The masthead will speak for me -- for today I cannot. The hideous remarks of 45 over the weekend -- about the millions of our fellow Americans trapped in tragedy, on the island of Puerto Rico, and now, the worst assault weapons mayhem in the nation's history -- overnight, in Las Vegas. . . when will these GOP/NRA toadies get the message? I mean you Mr. Trump.


Friday, September 29, 2017

Good-Bye [Former] HHS Secretary Dr. Tom "Private Jets" Price!

No A quick graphic yet -- posting by iPhone. Zero surprise: he chose poorly, and. . . thus, 45 is plainly losing control of his narrative, here -- day by day.

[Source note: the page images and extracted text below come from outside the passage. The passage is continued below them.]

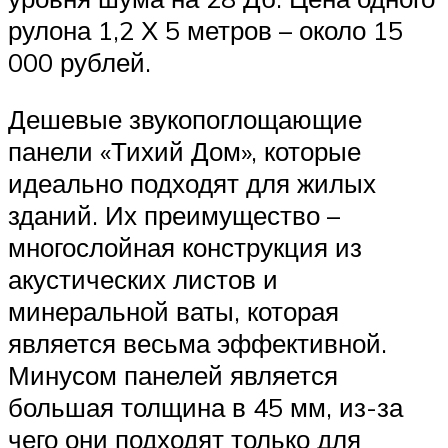
рулона 1,2 Х 5 метров – около 15
000 рублей.
Дешевые звукопоглощающие
панели «Тихий Дом», которые
идеально подходят для жилых
зданий. Их преимущество –
многослойная конструкция из
акустических листов и
минеральной ваты, которая
является весьма эффективной.
Минусом панелей является
большая толщина в 45 мм, из-за
чего они подходят только для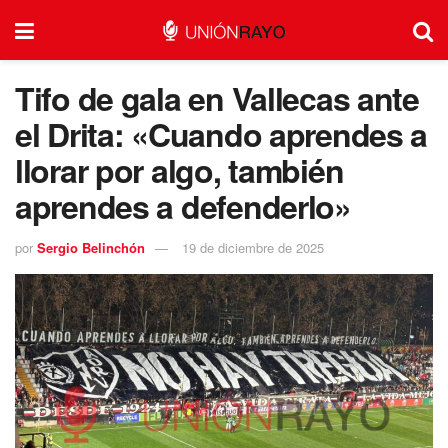
Tifo de gala en Vallecas ante
el Drita: «Cuando aprendes a
llorar por algo, también
aprendes a defenderlo»
por
Sergio Belinchón
19 de diciembre de 2025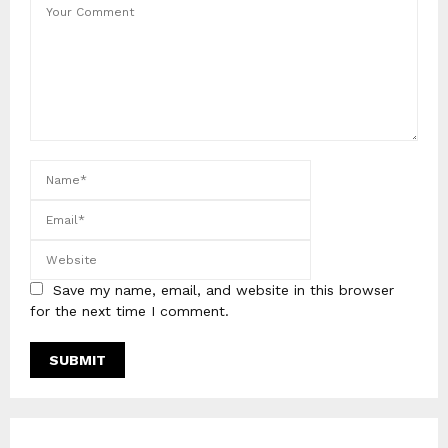
Save my name, email, and website in this browser
for the next time I comment.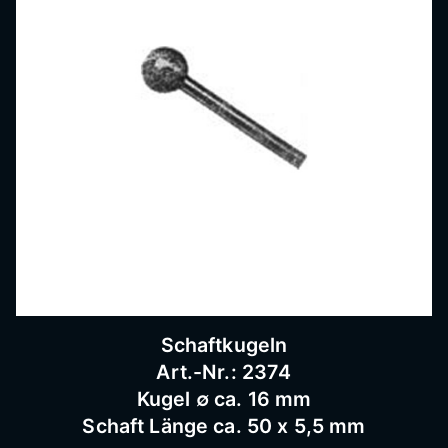
Bausc
hlosse
rei
Schaftkugeln
Art.-Nr.: 2374
Kugel ∅ ca. 16 mm
Schaft Länge ca. 50 x 5,5 mm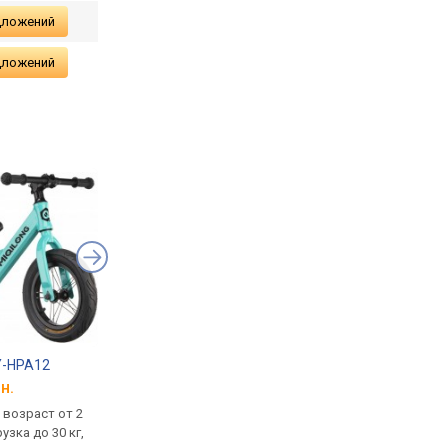
дложений
дложений
Y-HPA12
Qplay Nova Max
Bimbo Bike 12
н.
от 5 690 грн.
от 1 132 грн.
, возраст от 2
велосипед-коляска,
беговел, 12 ", возрас
рузка до 30 кг,
складываемый, 9 ", возраст
до 4 лет, нагрузка до 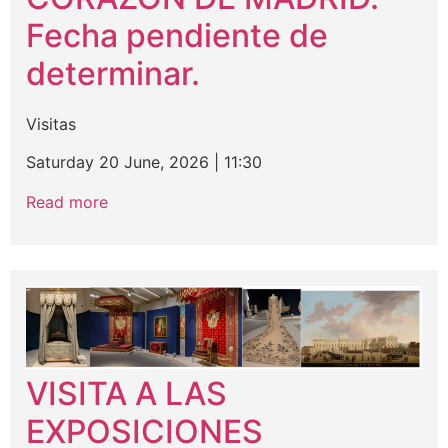
Fecha pendiente de
determinar.
Visitas
Saturday 20 June, 2026
|
11:30
Read more
VISITA A LAS
EXPOSICIONES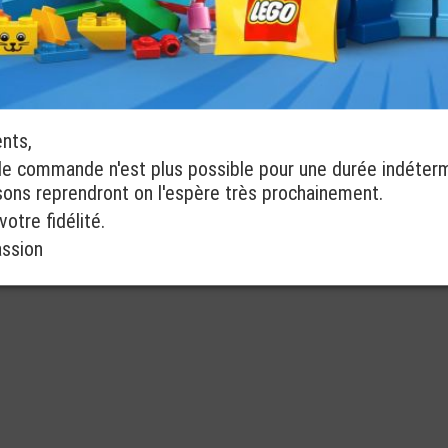
ents,
de commande n'est plus possible pour une durée indéter
isons reprendront on l'espère très prochainement.
otre fidélité.
assion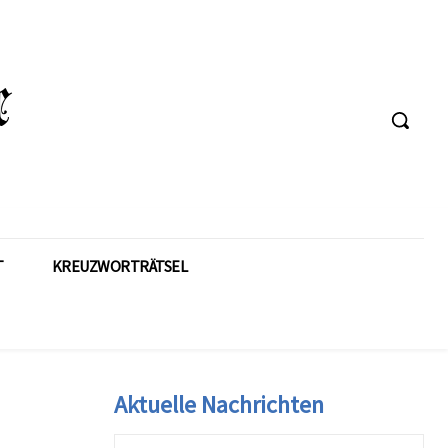
T
KREUZWORTRÄTSEL
Aktuelle Nachrichten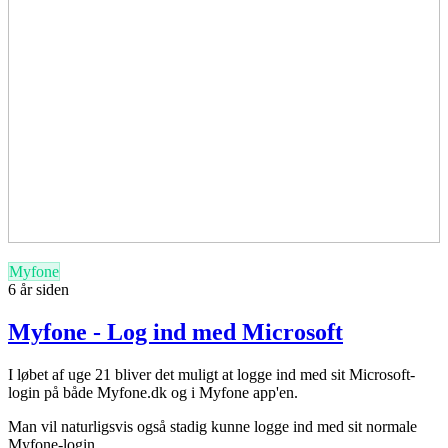
Myfone
6 år siden
Myfone - Log ind med Microsoft
I løbet af uge 21 bliver det muligt at logge ind med sit Microsoft-
login på både Myfone.dk og i Myfone app'en.
Man vil naturligsvis også stadig kunne logge ind med sit normale
Myfone-login.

And so we may grin, as we bid adieu -- to yet another Trump crony/appointee who enlarged himself, on the public dime, before being caught. I mention it, for it now leaves a government oversight sector that represents one-sixth of the US economy. . . without leadership and guidance. But given some of what he was doing, perhaps that is a. . . better thing, in the near term. Here's the bit:

. . . .Politico, which first reported on Price’s repeated use of chartered jets, has estimated the total expense of the taxpayer-funded trips exceeded $400,000 — and it reported early Thursday evening that his White House-approved flights on military planes to Africa, Europe and Asia cost more than $500,000.

Besides the charter flight issue, Trump has also directed some of his frustration at Price over the inability of Republicans in Congress to pass a health-care-reform bill.

During a speech in July to a gathering of Boy Scouts, Trump said — jokingly at the time — that Price could lose his job if a bill didn’t pass.

“He better get the votes,” Trump said. “Otherwise I will say, Tom, you're fired. . . .”

Underneath all the hubris, he actually had a few good ideas -- but like so many 45 appointees, his out-sized ego has been his undoing. Onward. Ever. . . onward -- I am off grid until Monday night, now. . . travels -- but nary a single private jet on the itinerary. Smile.